Records from a dataset:
Start of Block
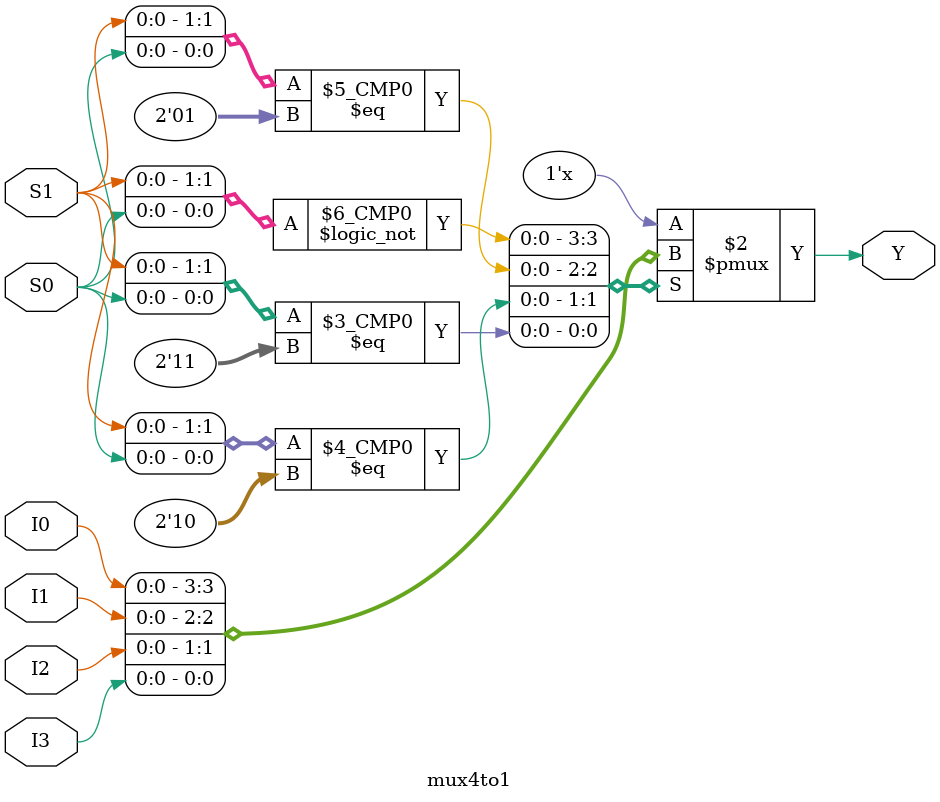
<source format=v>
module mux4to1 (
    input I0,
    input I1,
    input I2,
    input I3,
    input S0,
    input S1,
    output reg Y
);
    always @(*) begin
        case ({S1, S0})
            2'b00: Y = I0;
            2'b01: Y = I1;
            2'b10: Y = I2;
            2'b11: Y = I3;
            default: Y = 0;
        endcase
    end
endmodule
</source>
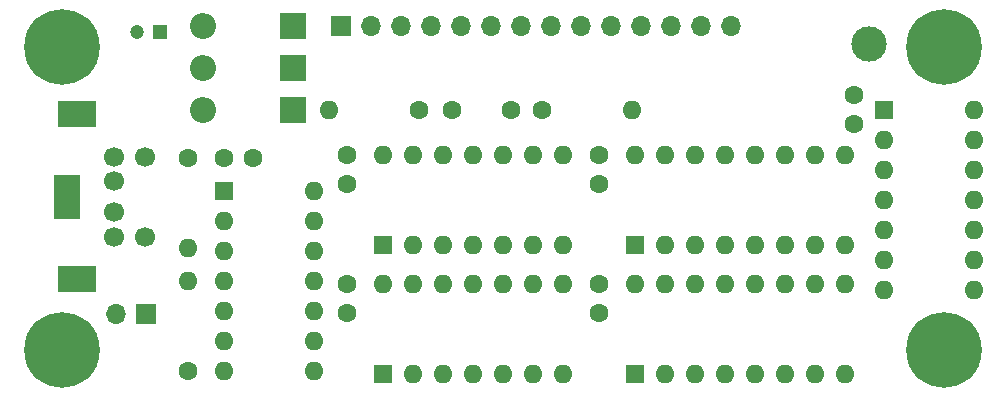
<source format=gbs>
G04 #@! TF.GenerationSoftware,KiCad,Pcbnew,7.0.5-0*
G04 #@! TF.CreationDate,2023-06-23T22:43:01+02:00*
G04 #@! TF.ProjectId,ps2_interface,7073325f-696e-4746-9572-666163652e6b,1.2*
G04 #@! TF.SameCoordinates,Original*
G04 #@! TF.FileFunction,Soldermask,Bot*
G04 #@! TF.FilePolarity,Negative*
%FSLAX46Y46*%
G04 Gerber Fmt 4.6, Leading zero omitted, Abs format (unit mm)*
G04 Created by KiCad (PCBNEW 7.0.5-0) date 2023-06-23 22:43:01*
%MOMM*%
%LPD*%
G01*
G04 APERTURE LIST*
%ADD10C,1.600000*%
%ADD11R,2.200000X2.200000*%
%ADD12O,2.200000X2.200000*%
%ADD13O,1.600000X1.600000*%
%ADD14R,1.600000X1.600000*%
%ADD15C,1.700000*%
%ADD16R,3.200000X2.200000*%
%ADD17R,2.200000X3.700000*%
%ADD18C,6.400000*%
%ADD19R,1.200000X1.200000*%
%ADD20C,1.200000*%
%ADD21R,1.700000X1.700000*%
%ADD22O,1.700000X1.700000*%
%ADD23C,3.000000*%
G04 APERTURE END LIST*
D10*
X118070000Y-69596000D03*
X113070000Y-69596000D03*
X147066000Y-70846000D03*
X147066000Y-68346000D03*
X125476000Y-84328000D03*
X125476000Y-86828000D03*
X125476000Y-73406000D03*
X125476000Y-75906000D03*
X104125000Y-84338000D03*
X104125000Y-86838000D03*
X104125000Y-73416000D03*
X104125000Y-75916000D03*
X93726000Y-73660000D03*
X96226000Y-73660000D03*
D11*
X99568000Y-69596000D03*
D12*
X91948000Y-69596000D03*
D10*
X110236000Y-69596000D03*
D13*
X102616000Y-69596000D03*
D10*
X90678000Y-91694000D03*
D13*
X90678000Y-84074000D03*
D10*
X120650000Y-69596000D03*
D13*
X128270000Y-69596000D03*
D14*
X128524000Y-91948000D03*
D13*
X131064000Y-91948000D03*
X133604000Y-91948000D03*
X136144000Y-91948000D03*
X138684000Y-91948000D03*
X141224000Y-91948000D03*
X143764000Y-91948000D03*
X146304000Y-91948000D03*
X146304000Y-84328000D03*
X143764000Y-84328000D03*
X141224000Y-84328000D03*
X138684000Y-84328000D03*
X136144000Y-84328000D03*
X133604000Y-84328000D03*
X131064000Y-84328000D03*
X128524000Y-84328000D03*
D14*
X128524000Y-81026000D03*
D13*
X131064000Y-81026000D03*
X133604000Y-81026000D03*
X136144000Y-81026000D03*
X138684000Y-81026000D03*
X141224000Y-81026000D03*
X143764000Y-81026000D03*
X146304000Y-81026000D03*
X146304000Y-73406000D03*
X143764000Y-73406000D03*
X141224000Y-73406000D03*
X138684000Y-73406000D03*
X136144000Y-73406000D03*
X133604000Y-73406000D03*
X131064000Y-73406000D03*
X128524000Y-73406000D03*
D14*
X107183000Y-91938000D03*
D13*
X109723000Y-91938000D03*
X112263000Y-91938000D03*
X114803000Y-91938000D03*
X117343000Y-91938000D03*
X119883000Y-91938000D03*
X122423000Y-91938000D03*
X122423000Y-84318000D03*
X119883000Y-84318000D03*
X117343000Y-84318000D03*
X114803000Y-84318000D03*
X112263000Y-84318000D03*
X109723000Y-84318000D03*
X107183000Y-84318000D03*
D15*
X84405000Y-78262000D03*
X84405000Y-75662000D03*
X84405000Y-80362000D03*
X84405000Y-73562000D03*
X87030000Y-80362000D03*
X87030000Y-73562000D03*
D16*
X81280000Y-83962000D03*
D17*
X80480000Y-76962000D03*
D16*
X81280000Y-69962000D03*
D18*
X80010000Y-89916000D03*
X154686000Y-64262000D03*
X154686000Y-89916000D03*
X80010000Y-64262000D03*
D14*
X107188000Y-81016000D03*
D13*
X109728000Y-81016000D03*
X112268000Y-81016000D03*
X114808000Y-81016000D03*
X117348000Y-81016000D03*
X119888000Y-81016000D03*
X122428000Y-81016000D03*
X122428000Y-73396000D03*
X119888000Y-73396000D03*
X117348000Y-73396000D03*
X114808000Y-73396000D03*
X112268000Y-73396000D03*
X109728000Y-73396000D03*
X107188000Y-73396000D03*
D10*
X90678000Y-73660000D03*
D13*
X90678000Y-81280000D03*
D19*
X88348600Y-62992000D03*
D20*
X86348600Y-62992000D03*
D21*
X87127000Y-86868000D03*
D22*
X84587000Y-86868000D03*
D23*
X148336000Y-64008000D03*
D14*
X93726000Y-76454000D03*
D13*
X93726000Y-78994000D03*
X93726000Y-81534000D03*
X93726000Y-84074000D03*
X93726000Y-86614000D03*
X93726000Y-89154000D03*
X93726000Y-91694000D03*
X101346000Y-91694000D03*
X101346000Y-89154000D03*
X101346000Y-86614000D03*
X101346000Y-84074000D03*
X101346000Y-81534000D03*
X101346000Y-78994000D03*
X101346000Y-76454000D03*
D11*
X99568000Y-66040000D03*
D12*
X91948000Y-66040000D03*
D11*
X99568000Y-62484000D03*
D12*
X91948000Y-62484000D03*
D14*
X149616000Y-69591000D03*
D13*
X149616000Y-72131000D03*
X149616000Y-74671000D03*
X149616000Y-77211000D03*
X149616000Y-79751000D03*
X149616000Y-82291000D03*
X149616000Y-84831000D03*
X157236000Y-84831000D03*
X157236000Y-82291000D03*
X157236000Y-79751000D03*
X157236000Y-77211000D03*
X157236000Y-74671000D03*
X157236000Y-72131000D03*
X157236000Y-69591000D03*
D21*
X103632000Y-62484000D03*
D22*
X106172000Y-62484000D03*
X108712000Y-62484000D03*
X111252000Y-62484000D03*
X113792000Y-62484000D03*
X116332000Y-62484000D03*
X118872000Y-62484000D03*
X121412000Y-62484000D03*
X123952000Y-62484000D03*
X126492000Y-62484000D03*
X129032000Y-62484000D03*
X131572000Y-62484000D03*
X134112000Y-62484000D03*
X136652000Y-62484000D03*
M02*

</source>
End of Block
Start of Block
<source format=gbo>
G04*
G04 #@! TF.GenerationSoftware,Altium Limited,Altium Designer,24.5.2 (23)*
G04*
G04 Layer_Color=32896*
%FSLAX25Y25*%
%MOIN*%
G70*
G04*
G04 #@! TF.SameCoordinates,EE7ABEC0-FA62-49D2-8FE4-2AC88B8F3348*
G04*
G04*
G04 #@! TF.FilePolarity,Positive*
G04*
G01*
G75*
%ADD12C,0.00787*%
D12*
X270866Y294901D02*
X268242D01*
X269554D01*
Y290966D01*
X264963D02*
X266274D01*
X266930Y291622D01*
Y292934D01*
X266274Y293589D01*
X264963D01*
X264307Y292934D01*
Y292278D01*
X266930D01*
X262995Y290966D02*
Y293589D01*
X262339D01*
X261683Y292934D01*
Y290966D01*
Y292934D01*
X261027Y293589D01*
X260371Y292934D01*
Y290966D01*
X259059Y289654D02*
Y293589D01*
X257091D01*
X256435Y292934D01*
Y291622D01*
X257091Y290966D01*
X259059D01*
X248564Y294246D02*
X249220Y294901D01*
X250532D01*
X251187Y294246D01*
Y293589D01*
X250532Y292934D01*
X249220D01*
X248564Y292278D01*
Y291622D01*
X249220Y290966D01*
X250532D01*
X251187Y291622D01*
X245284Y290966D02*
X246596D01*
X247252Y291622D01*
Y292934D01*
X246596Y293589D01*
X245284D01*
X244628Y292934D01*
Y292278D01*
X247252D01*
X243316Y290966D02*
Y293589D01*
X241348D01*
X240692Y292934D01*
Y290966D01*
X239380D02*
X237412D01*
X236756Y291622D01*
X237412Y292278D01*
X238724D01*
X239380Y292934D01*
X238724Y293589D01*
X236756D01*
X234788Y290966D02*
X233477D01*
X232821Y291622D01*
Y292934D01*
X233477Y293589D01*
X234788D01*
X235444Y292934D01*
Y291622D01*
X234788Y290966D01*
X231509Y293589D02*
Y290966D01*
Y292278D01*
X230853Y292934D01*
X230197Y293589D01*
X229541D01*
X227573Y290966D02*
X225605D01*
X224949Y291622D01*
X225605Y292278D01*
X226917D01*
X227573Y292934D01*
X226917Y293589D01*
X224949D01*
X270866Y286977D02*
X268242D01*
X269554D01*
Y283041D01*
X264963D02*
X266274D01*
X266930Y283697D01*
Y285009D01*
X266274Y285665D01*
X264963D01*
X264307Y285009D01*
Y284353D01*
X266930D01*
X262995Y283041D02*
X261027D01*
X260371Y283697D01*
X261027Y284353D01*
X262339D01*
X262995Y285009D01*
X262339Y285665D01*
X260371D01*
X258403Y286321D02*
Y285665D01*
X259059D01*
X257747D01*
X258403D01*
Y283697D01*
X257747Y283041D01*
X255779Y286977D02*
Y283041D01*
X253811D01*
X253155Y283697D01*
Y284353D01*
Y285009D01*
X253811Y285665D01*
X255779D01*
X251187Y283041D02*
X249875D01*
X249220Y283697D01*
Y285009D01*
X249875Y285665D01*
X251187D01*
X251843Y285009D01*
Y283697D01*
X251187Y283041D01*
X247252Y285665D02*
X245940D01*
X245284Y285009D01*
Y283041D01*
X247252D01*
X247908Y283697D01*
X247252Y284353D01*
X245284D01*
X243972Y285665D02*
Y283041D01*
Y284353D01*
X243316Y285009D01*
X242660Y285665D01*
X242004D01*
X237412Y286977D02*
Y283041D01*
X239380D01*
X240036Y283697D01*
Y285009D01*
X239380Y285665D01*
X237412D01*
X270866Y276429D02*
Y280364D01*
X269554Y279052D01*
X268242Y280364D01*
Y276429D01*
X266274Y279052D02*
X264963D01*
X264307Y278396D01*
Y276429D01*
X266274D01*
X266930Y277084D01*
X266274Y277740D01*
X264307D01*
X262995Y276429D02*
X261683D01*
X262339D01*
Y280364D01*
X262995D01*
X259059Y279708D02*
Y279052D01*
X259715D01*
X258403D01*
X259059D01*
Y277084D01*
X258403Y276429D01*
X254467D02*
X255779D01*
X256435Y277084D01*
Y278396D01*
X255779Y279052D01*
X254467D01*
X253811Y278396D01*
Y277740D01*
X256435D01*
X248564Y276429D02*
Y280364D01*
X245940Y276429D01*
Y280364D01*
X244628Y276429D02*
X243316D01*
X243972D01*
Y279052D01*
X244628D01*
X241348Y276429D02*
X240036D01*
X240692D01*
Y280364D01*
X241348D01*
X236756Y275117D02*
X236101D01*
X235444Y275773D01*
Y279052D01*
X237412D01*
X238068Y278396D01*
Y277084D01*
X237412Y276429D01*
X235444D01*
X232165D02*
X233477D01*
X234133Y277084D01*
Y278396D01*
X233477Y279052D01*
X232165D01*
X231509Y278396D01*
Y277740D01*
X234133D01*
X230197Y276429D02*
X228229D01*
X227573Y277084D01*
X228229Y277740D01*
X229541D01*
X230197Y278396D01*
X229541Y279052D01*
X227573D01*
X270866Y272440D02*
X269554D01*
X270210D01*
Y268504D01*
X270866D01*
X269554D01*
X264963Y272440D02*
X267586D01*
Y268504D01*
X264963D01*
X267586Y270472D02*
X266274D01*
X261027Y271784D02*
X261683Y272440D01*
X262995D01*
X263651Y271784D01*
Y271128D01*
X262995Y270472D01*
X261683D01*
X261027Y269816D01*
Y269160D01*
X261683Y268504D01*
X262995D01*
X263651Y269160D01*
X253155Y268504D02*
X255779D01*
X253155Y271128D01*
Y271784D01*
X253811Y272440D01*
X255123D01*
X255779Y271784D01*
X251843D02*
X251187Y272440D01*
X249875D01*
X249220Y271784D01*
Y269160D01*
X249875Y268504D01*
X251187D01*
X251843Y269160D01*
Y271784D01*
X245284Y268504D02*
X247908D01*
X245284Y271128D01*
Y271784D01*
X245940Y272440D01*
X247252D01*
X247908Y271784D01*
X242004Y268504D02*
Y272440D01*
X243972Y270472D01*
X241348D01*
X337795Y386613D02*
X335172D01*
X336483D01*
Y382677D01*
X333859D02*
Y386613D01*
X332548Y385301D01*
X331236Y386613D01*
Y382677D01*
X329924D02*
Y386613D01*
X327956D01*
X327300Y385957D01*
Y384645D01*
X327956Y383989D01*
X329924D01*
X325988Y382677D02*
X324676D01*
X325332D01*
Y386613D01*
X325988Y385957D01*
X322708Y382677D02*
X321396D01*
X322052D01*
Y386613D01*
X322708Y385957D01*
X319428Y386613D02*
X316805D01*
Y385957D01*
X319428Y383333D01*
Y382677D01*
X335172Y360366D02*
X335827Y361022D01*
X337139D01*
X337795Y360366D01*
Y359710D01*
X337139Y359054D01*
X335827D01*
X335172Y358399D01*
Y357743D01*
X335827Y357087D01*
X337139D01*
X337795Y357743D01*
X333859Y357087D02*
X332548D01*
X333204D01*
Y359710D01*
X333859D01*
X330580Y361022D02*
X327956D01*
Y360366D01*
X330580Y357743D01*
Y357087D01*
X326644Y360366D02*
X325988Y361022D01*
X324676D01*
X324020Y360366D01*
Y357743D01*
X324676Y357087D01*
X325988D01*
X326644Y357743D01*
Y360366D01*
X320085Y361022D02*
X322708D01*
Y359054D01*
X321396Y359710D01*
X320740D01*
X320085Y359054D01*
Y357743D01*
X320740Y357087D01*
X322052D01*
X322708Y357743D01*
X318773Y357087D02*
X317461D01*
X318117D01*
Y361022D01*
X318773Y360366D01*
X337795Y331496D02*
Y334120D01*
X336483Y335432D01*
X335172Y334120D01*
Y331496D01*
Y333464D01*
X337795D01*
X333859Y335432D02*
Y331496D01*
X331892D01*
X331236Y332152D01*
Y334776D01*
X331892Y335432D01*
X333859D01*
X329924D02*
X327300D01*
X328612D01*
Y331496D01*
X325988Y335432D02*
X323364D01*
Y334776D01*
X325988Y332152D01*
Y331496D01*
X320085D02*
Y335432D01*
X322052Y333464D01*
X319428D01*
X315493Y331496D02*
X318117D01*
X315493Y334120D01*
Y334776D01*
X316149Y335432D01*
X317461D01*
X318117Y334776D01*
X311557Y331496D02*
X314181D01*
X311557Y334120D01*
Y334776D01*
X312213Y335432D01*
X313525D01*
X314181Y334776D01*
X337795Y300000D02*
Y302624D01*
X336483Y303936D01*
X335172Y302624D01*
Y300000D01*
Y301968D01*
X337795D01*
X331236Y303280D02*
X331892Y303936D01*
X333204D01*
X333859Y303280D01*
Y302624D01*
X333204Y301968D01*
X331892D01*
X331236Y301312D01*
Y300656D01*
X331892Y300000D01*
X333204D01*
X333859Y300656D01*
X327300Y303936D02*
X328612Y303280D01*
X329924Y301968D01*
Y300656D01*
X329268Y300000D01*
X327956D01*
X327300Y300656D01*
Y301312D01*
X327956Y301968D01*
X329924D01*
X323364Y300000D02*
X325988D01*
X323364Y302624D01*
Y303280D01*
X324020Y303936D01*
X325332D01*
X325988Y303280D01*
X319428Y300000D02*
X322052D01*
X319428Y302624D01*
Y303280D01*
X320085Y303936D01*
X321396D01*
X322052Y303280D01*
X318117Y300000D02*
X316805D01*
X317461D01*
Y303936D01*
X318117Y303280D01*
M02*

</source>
End of Block
Search each line of the entries for the string "input", then say how many lines have it. Reply with the number only.

6